:: REQUIREMENT ::
Bring together copies of the lines in the data below that contain the word "East".

::::::

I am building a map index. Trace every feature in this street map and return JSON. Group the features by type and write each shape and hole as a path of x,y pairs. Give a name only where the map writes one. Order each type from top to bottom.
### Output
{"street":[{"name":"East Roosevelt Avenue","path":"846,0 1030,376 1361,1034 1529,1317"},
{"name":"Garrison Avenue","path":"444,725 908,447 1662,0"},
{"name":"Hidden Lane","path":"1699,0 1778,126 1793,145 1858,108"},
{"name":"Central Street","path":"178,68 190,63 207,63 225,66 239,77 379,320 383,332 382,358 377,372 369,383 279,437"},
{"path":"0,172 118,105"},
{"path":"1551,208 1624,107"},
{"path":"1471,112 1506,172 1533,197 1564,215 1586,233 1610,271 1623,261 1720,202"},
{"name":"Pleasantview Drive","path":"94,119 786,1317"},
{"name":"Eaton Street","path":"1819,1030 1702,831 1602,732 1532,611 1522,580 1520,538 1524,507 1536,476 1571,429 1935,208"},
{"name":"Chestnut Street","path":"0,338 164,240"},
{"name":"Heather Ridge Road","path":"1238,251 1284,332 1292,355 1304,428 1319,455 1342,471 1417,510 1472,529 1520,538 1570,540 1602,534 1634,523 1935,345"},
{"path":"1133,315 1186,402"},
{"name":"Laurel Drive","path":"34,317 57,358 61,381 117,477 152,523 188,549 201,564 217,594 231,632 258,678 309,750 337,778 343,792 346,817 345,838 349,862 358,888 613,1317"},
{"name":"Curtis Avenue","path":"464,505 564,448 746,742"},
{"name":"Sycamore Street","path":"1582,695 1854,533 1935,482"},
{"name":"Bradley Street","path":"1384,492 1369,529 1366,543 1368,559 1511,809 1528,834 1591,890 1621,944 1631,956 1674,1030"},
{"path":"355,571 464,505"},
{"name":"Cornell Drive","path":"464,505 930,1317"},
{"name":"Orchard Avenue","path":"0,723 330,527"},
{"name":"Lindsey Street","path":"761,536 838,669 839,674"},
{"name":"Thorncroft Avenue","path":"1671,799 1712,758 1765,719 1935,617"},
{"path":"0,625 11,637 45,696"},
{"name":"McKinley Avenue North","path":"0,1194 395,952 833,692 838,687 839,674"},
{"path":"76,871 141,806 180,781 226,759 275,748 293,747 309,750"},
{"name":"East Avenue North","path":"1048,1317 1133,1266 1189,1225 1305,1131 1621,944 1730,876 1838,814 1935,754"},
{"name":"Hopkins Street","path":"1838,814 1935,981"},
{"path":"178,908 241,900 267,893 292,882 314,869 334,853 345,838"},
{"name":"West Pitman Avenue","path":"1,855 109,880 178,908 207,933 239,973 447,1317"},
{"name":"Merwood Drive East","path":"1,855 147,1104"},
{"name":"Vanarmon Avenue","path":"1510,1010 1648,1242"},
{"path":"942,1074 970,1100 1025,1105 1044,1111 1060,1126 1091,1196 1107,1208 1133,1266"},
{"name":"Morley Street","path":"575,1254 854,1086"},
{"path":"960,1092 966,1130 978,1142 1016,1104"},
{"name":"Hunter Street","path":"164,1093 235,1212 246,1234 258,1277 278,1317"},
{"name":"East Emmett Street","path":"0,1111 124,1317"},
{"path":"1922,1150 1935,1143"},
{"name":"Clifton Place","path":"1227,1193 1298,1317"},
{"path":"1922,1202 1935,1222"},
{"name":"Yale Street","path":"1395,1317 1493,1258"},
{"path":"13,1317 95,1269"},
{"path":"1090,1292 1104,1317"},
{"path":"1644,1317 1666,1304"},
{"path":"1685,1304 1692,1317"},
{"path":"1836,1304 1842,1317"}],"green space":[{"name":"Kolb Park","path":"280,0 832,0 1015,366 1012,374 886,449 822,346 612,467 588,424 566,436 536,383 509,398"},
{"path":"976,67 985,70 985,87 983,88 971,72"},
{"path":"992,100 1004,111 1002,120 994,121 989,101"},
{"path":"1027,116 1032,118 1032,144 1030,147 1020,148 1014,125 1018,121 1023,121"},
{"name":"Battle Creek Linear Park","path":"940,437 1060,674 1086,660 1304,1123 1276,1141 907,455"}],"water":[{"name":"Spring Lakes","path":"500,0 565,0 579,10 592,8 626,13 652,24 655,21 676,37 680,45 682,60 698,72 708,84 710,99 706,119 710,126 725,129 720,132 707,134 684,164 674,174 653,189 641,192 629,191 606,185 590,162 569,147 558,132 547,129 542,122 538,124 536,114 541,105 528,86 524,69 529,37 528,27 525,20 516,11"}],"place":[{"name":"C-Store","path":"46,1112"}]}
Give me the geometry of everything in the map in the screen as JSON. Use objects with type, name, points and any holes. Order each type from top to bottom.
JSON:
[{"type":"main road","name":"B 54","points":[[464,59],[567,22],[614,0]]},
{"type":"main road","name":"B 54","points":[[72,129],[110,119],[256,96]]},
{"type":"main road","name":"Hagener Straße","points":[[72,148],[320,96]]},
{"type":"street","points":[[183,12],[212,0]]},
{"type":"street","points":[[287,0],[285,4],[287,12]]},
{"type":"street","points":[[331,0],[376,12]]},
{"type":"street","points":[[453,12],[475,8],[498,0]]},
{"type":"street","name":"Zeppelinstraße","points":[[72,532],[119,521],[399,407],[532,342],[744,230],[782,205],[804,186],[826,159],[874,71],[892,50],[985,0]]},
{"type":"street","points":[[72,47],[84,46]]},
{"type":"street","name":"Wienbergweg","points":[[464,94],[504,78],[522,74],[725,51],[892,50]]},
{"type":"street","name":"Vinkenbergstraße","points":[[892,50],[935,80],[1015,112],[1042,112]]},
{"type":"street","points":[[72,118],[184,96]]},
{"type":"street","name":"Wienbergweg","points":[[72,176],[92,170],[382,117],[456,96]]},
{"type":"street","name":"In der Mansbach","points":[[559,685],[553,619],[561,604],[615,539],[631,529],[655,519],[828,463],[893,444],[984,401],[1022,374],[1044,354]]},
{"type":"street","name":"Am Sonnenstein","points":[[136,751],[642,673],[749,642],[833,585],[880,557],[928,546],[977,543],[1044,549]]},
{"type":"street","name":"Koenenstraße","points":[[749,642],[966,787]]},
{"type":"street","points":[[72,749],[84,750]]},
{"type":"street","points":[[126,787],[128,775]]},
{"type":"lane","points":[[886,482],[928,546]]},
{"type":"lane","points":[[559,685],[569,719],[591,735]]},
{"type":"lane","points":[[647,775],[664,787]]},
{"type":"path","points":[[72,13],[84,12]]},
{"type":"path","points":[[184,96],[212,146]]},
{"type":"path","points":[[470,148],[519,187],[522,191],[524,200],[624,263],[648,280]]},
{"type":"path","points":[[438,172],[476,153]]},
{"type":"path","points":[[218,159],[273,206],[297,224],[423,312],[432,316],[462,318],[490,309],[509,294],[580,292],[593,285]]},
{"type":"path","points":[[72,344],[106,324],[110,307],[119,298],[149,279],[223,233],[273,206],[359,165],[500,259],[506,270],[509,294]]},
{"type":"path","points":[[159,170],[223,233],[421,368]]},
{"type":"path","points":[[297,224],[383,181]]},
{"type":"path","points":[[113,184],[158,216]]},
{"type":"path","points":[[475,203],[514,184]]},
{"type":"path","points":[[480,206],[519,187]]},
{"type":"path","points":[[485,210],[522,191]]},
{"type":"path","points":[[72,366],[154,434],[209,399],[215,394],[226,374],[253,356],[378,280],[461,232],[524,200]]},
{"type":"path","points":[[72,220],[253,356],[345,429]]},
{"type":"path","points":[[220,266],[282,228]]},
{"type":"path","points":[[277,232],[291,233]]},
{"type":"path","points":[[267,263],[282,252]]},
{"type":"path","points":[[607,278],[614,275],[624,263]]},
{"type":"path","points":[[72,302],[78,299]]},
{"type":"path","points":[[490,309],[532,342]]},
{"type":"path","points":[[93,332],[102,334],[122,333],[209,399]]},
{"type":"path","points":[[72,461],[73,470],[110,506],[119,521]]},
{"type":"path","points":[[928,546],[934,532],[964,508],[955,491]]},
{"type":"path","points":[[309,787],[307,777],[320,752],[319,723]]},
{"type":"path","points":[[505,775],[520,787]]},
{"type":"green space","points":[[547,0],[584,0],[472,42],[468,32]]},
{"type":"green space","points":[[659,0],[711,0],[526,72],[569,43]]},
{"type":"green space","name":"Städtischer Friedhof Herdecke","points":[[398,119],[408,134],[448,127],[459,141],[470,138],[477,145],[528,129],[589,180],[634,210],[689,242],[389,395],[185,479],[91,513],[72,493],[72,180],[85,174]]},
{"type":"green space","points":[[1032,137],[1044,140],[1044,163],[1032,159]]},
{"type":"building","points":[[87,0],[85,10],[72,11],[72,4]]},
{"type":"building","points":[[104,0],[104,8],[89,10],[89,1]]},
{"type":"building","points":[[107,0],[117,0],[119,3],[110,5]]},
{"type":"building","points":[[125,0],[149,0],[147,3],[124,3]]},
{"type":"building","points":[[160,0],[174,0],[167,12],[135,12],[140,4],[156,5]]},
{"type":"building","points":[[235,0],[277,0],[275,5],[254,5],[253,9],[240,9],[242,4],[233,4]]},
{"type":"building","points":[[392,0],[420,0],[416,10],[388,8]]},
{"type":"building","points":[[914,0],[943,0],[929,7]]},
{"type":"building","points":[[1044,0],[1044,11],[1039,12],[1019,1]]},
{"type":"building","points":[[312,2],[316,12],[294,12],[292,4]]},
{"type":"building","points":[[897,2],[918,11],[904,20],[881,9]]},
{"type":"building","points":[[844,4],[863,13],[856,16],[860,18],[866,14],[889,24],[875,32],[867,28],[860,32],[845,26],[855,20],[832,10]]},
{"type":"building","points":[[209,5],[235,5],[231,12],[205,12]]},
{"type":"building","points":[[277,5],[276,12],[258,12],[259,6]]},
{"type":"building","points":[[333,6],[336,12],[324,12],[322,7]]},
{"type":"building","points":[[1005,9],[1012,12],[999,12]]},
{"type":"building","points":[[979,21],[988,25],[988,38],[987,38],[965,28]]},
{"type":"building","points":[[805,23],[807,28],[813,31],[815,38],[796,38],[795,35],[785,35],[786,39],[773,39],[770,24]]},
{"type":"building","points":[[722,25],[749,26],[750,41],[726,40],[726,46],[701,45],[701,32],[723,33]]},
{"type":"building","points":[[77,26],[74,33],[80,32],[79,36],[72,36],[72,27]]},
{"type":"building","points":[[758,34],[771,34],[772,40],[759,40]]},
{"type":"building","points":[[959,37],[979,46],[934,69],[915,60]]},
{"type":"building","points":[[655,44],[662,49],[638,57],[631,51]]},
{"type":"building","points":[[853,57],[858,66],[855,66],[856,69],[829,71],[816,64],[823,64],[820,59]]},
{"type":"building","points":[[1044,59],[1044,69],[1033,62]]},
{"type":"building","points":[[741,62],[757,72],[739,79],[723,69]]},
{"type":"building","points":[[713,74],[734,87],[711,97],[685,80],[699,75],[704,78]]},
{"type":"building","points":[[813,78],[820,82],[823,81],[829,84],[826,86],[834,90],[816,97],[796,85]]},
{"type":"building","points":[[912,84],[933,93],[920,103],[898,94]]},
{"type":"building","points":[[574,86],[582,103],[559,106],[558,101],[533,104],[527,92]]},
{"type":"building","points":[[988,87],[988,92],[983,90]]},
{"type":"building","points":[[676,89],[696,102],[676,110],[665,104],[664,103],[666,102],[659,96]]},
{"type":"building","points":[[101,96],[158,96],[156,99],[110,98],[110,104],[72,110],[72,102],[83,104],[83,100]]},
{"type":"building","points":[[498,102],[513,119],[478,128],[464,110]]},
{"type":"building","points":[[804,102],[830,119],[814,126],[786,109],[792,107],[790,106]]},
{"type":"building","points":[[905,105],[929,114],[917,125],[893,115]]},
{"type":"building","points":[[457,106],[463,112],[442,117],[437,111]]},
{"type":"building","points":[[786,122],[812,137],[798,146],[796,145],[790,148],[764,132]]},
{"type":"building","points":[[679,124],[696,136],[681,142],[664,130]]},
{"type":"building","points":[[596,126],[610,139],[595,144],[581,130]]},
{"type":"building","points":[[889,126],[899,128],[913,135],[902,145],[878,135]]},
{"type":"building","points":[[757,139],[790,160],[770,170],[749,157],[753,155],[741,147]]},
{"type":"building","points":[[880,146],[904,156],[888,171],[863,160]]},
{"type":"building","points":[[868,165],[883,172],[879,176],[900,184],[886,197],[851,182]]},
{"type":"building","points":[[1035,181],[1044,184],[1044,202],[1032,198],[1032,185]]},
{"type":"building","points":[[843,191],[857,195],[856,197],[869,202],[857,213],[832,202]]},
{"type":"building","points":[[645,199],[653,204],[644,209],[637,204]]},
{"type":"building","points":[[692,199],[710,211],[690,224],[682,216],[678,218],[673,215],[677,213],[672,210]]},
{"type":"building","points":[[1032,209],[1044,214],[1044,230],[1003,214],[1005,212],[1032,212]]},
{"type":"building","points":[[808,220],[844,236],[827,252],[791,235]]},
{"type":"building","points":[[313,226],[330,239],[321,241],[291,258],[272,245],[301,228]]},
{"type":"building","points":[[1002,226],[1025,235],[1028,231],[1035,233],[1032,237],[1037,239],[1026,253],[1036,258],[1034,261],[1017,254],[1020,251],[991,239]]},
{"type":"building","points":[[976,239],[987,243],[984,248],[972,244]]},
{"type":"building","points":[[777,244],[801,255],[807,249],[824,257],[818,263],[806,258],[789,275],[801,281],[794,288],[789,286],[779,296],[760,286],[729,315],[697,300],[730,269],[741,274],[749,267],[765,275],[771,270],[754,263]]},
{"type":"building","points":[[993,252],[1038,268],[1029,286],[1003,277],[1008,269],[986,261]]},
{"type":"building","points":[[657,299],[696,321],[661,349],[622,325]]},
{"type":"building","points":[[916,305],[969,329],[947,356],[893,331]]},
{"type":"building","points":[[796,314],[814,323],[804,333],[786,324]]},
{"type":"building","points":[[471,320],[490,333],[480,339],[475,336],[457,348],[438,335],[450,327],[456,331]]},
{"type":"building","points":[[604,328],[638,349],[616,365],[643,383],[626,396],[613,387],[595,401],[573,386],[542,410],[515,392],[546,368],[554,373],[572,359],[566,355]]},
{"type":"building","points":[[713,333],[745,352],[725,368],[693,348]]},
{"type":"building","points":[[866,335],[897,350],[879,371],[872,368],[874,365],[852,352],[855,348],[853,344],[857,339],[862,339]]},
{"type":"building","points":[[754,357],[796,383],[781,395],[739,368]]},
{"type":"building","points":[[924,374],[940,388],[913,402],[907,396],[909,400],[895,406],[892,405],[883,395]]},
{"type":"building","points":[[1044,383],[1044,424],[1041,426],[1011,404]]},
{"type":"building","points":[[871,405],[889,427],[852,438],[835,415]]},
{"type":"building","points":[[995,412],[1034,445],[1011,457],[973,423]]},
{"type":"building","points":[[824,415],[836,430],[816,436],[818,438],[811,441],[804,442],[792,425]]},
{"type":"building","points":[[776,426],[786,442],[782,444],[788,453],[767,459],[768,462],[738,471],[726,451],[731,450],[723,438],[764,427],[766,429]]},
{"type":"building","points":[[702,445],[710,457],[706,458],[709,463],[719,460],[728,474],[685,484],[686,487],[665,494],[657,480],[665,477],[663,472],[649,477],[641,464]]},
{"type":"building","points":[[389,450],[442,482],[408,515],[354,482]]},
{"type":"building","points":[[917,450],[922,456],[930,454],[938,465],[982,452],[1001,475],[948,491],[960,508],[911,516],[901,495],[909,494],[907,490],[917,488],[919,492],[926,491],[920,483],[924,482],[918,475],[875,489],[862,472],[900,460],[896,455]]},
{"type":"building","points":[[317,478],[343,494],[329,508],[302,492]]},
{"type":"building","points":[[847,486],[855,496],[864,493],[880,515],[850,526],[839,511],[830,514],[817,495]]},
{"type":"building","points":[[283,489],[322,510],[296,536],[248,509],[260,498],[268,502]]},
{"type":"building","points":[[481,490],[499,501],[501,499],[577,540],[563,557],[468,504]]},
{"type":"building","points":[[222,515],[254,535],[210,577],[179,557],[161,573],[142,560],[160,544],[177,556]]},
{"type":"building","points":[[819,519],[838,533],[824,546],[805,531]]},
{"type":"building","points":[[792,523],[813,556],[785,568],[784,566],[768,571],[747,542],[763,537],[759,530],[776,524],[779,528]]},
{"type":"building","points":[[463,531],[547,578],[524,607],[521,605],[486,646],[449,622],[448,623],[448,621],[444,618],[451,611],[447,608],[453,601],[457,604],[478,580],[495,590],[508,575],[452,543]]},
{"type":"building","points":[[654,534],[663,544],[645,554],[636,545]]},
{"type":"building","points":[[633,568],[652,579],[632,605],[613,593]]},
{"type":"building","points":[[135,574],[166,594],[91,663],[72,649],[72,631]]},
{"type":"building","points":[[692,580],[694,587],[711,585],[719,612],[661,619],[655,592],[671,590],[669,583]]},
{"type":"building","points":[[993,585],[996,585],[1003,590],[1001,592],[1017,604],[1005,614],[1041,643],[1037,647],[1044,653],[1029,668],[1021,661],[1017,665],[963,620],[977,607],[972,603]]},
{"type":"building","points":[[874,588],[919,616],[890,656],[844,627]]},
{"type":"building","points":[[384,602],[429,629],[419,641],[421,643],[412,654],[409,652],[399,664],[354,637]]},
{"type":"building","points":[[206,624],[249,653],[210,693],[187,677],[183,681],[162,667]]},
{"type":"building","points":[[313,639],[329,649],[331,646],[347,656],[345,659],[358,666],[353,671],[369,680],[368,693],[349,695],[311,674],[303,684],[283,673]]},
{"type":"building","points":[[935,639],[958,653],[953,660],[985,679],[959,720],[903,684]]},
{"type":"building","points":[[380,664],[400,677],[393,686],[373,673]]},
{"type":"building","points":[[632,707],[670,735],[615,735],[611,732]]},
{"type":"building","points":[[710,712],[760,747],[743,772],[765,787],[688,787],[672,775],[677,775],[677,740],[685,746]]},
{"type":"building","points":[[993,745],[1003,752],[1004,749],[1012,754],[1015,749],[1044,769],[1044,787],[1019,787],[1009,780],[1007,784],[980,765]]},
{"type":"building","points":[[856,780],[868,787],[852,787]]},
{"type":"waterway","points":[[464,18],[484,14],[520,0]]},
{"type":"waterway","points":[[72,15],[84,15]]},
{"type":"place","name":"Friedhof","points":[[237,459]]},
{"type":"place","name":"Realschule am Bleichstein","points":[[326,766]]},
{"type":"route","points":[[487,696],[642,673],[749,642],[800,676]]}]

::::::

:: PROBLEM SOLUTION ::
{"street":[{"name":"East Roosevelt Avenue","path":"846,0 1030,376 1361,1034 1529,1317"},
{"name":"East Avenue North","path":"1048,1317 1133,1266 1189,1225 1305,1131 1621,944 1730,876 1838,814 1935,754"},
{"name":"Merwood Drive East","path":"1,855 147,1104"},
{"name":"East Emmett Street","path":"0,1111 124,1317"},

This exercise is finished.